Parque Nacional do Pantanal Matogrossense
No Pantanal, a lista do ICMBio registra a presença de Cichla piquiti, o tucunaré-azul. Originária das bacias dos rios Tocantins–Araguaia, tornou-se exótica e invasora em outras regiões, incluindo o Pantanal e áreas do Sudeste, onde pode impactar populações de peixes nativos. Outra espécie invasora registrada é o mexilhão-dourado (Limnoperna fortunei), molusco asiático de água doce cuja proliferação descontrolada altera ecossistemas aquáticos.
Já na APA (Área de Proteção Ambiental) Ilhas e Várzeas do Rio Paraná, também em Mato Grosso do Sul, foi novamente registrada a tilápia rendalli (Oreochromis rendalli), espécie introduzida no país para aquicultura e controle de macrófitas, hoje considerada potencialmente invasora em rios, lagos, lagoas e represas.
O pesquisador Giovanni Vitti Moro reforça que a tilápia, assim como várias outras espécies produzidas comercialmente no Brasil, não é nativa e mantém características selvagens, de rápida reprodução e forte competição por recursos, comportamento comparável ao do javali. Esse conjunto aumenta o potencial de impactos ambientais.
“A tilápia é um caso mais parecido com o javali: passou por algum tempo de domesticação, mas não tanto quanto frangos ou suínos, que têm décadas de melhoramento genético.”
Reversão sexual
Moro avalia que, na prática, a nova lista nacional em elaboração pelo MMA e pelo Ibama não deve mudar muito, ao menos por enquanto. No entanto, deve reforçar regras já existentes, como a proibição da produção de tilápia na Amazônia, onde a espécie ainda não está estabelecida e possui alto potencial invasor. “Em lugares onde a tilápia já ocorre e já é criada comercialmente, provavelmente nada muda”, afirma.
Considerando o potencial invasor da espécie, o pesquisador defende que a produção comercial deveria ser composta exclusivamente por “machos revertidos”, obtidos por reversão sexual. “Machos crescem mais rápido e não perdem desempenho com a reprodução. As grandes empresas já adotam esse procedimento”, explica.

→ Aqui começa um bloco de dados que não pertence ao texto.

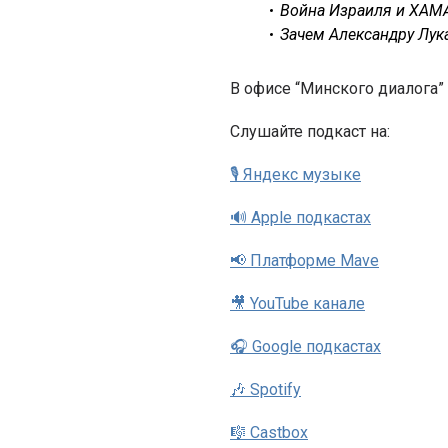
Война Израиля и ХАМ
Зачем Александру Лук
В офисе “Минского диалога”
Cлушайте подкаст на:
🎙 Яндекс музыке
🔊 Apple подкастах
📢 Платформе Mave
🎥 YouTube канале
🎧 Google подкастах
🎶 Spotify
🎼 Castbox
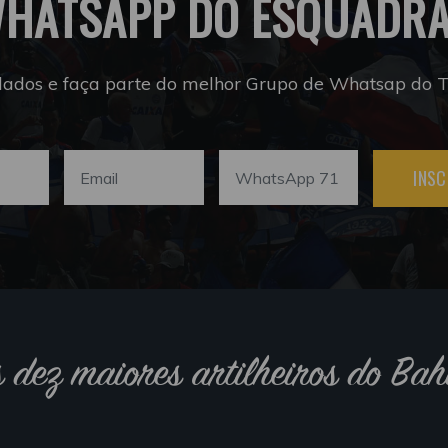
HATSAPP DO ESQUADR
dados e faça parte do melhor Grupo de Whatsap do Tr
INSC
s dez maiores artilheiros do Bah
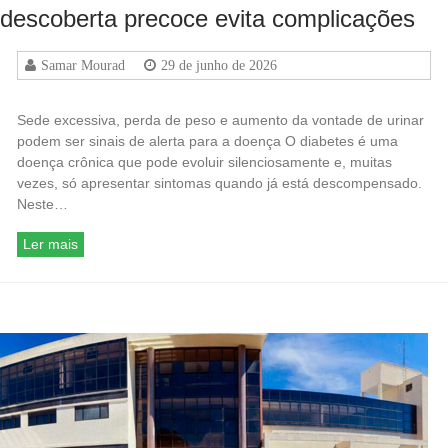
descoberta precoce evita complicações
Samar Mourad
29 de junho de 2026
Sede excessiva, perda de peso e aumento da vontade de urinar
podem ser sinais de alerta para a doença O diabetes é uma
doença crônica que pode evoluir silenciosamente e, muitas
vezes, só apresentar sintomas quando já está descompensado.
Neste…
Ler mais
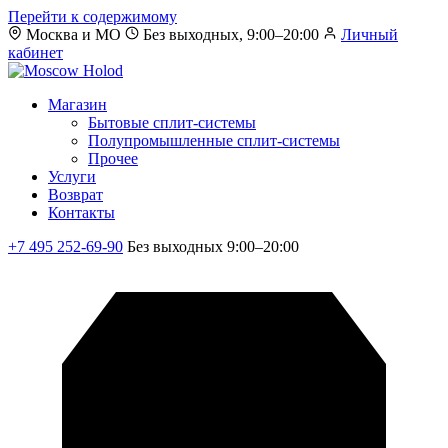
Перейти к содержимому
Москва и МО
Без выходных, 9:00–20:00
Личный
кабинет
Магазин
Бытовые сплит-системы
Полупромышленные сплит-системы
Прочее
Услуги
Возврат
Контакты
+7 495 252-69-90
Без выходных 9:00–20:00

Segundo ele, muitos pequenos produtores de alevinos realizam a reversão de forma inadequada, resultando em lotes com grande quantidade de fêmeas. Isso causa prejuízos aos piscicultores e favorece o escape de indivíduos férteis para o ambiente. “Quando isso ocorre, muitos acabam descartando esses peixes no rio, contribuindo ainda mais para a disseminação.”
O pesquisador ressalta que o controle e a fiscalização são praticamente impossíveis. “Só em São Paulo, provavelmente existem dezenas de milhares de pequenos criadores e dezenas de alevinagens informais. O Ibama e outros órgãos ambientais já não têm capacidade para fiscalizar desmatamento, pesca predatória, caça… imagine fiscalizar pequenos produtores de peixe”, observa.
A Embrapa, segundo ele, iniciou o desenvolvimento de uma linhagem de tilápia que produz apenas machos, sem uso de hormônio. “Estamos começando os trabalhos agora. Precisamos de pelo menos quatro gerações para alcançar o resultado desejado”, afirma.